Os hemoderivados chegam aos pacientes através das políticas públicas do Ministério da Saúde, como o Programa Nacional da Hemofilia e a Parceria de Desenvolvimento Produtivo (PDP) entre a Hemobrás e um laboratório internacional. Como o medicamento é produzido fora o país, a PDP permite que até 2023 - ano previsto para a inauguração da fábrica própria em Goiana, Região Metropolitana do Recife, em Pernambuco - a tecnologia do laboratório seja transferida à empresa nacional, para que o produto seja fabricado no Brasil. É estimado que essa parceria tenha economizado R$ 5,2 bilhões para o Sistema Único de Saúde (SUS).

Com o fornecimento da Hemobrás, cabe aos hemocentros espalhados pelo país repassar o produto aos pacientes. Só no ano passado, o Hemope - principal hemocentro de Pernambuco - forneceu 40.357 milhões de UIs (Unidades internacionais) do Fator VIII à população. Atualmente, o Brasil tem um padrão de fornecimento de medicamentos hemoderivados comparável ao dos países desenvolvidos.

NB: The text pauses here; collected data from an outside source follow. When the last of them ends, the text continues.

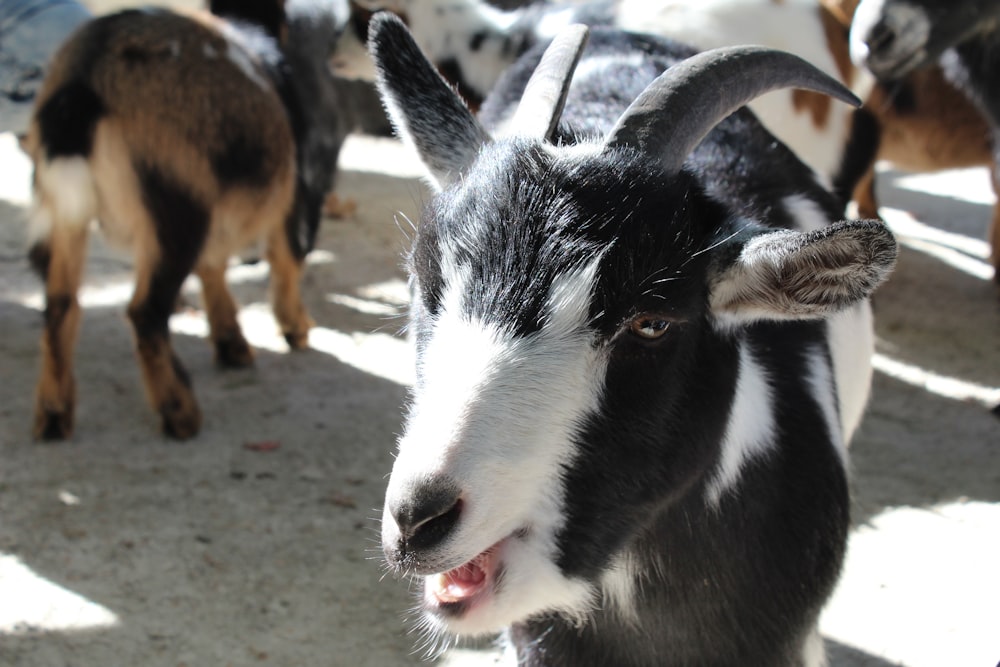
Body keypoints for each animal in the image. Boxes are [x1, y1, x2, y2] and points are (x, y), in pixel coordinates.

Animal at [22, 1, 348, 444]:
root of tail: (83, 81)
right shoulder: (300, 189)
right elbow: (287, 258)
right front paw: (295, 328)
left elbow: (214, 265)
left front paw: (231, 343)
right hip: (176, 204)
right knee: (145, 312)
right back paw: (179, 411)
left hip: (65, 209)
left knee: (60, 305)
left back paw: (54, 414)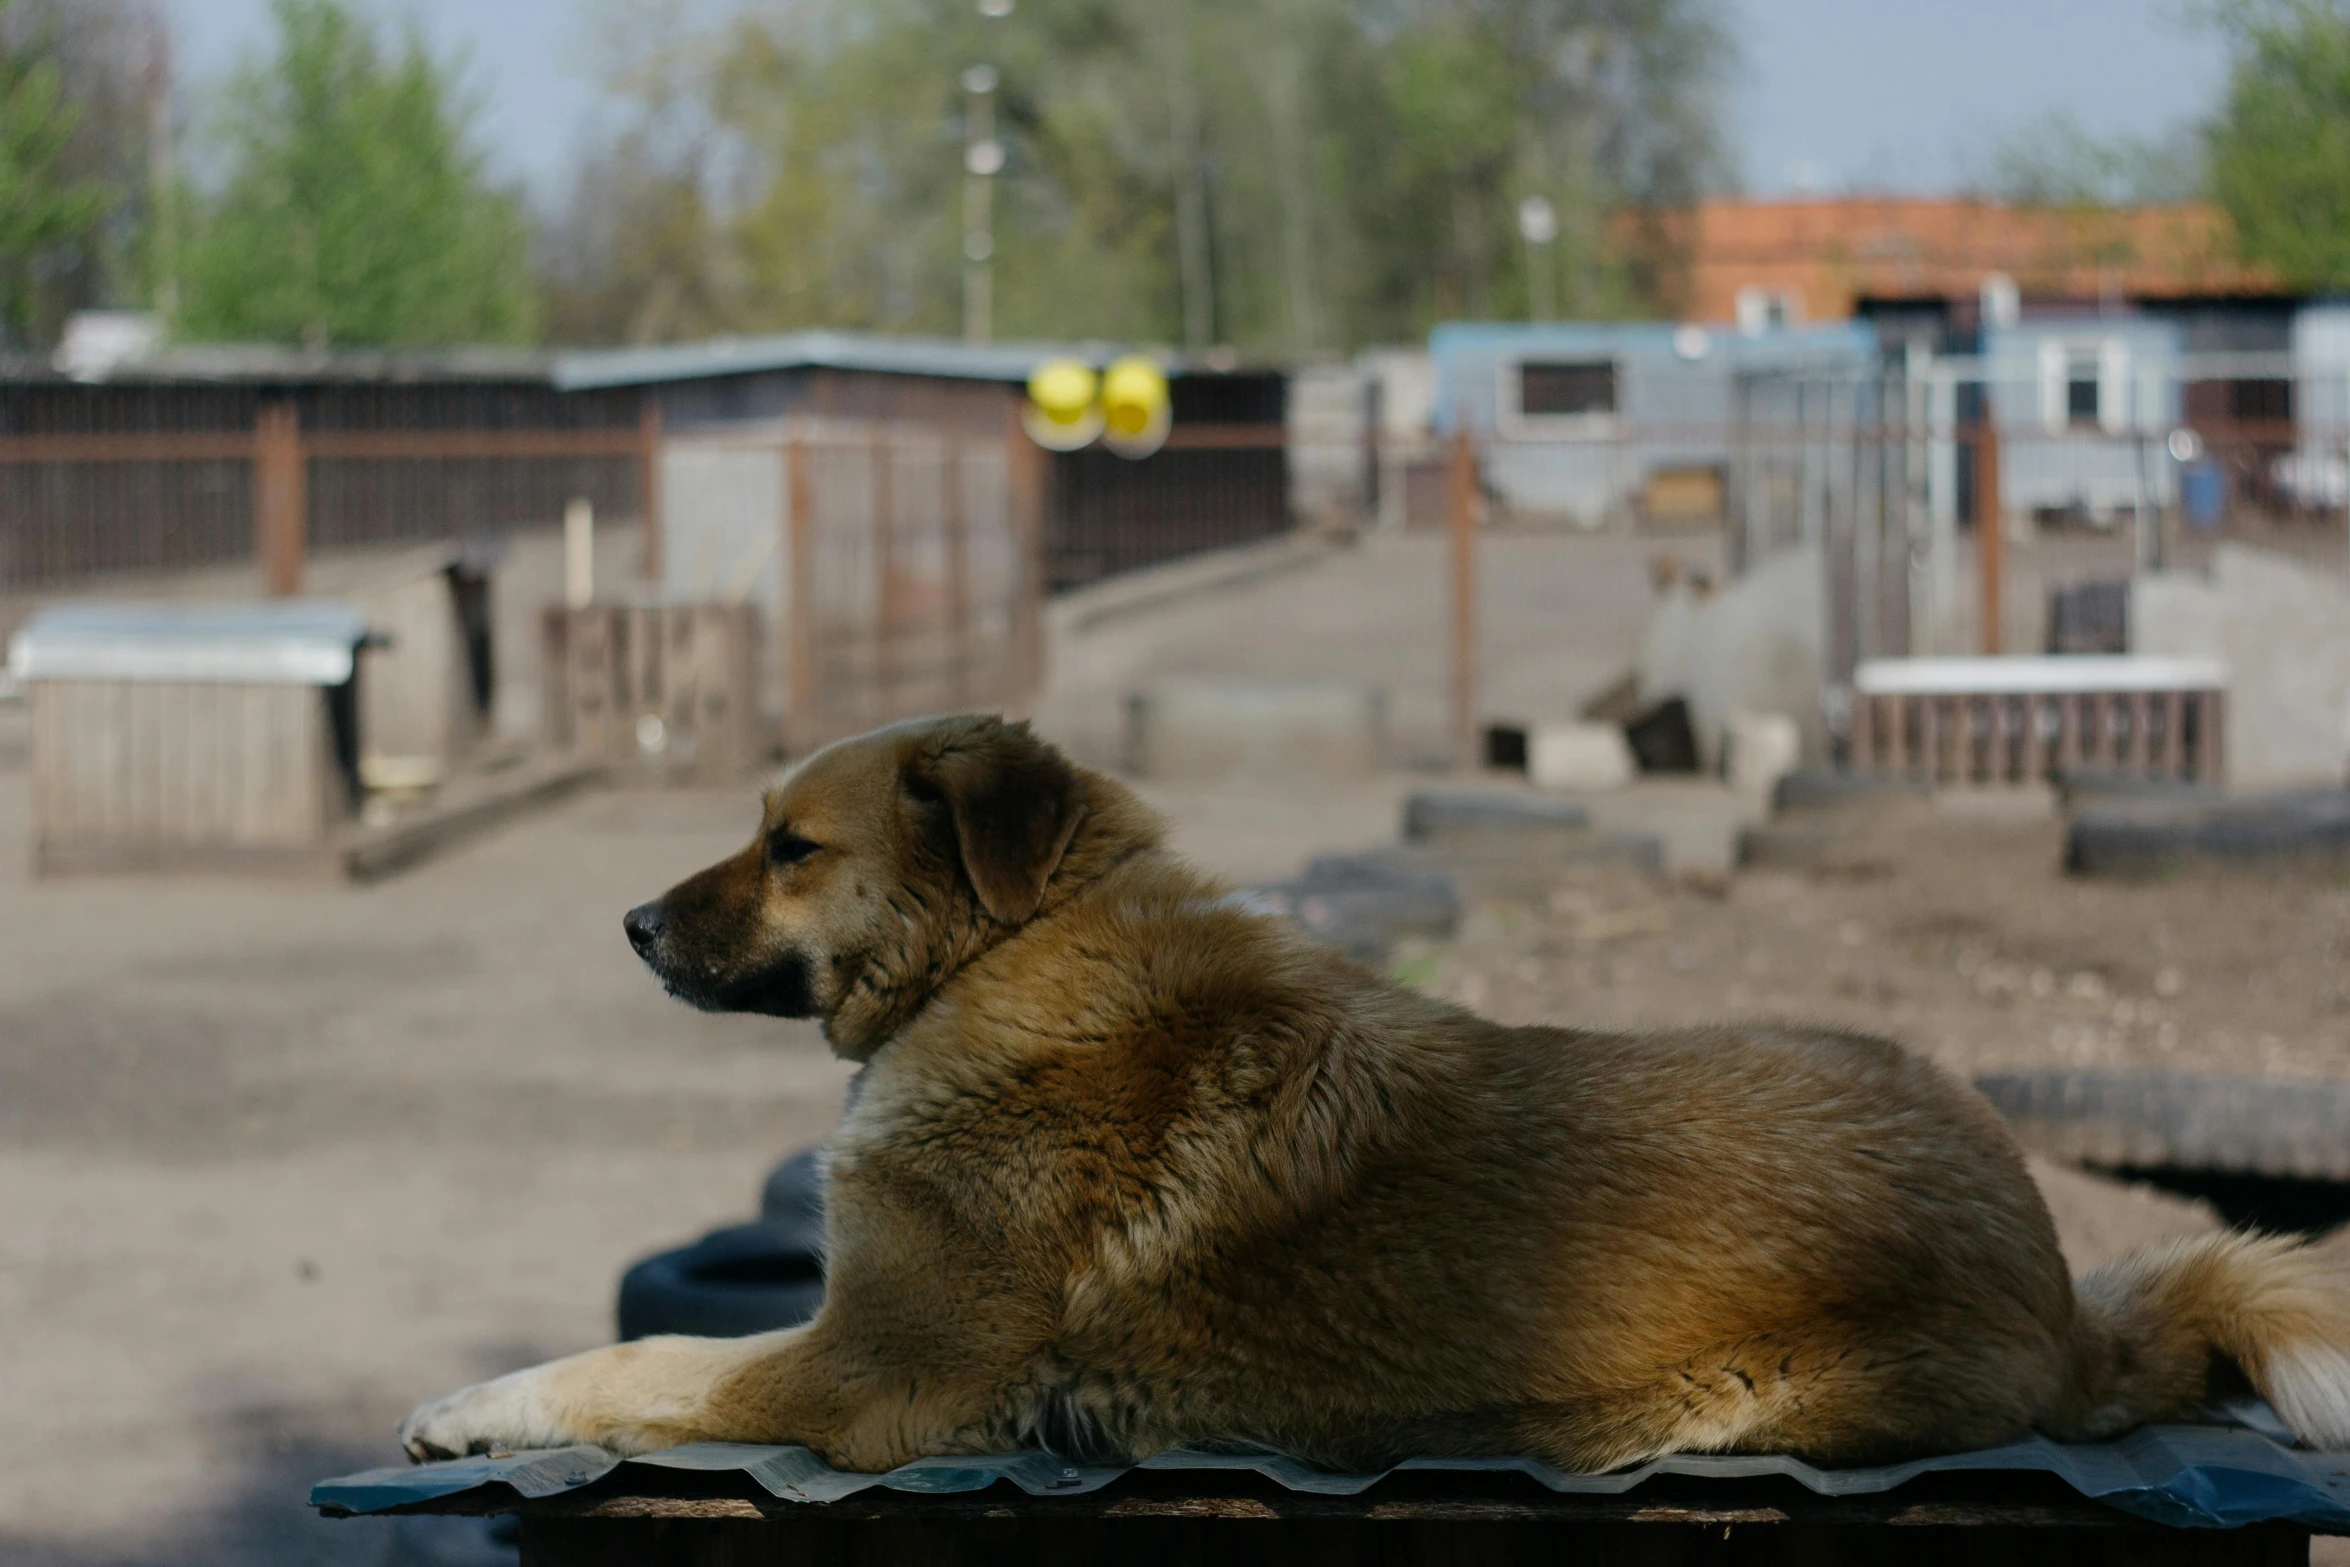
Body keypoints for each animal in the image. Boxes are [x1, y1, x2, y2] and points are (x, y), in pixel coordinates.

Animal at [399, 718, 2350, 1475]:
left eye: (789, 847)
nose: (631, 922)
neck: (1017, 954)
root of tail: (2062, 1284)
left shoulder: (875, 1371)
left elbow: (643, 1354)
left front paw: (470, 1402)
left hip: (1736, 1399)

Nesta quarta-feira (17), unidades de saúde e laboratórios festejam em prol da conscientização e reacendem a luta pelos direitos dos hemofílicos. "Esse dia é um marco, onde é celebrado o reconhecimento de onde chegamos. É quando a gente lembra do passado, para tentar não voltar a ele e continuar na busca por melhorias, garantindo o que a gente tem hoje", explicou o diretor da Hemobrás. No Recife, capital pernambucana, a programação ocorre na sede do Hemope, localizada na Rua Joaquim Nabuco, nº 171, no bairro das Graças, Zona Norte do Recife. No local, está prevista uma manhã de palestras, lanche e muita diversão com recreação para as crianças.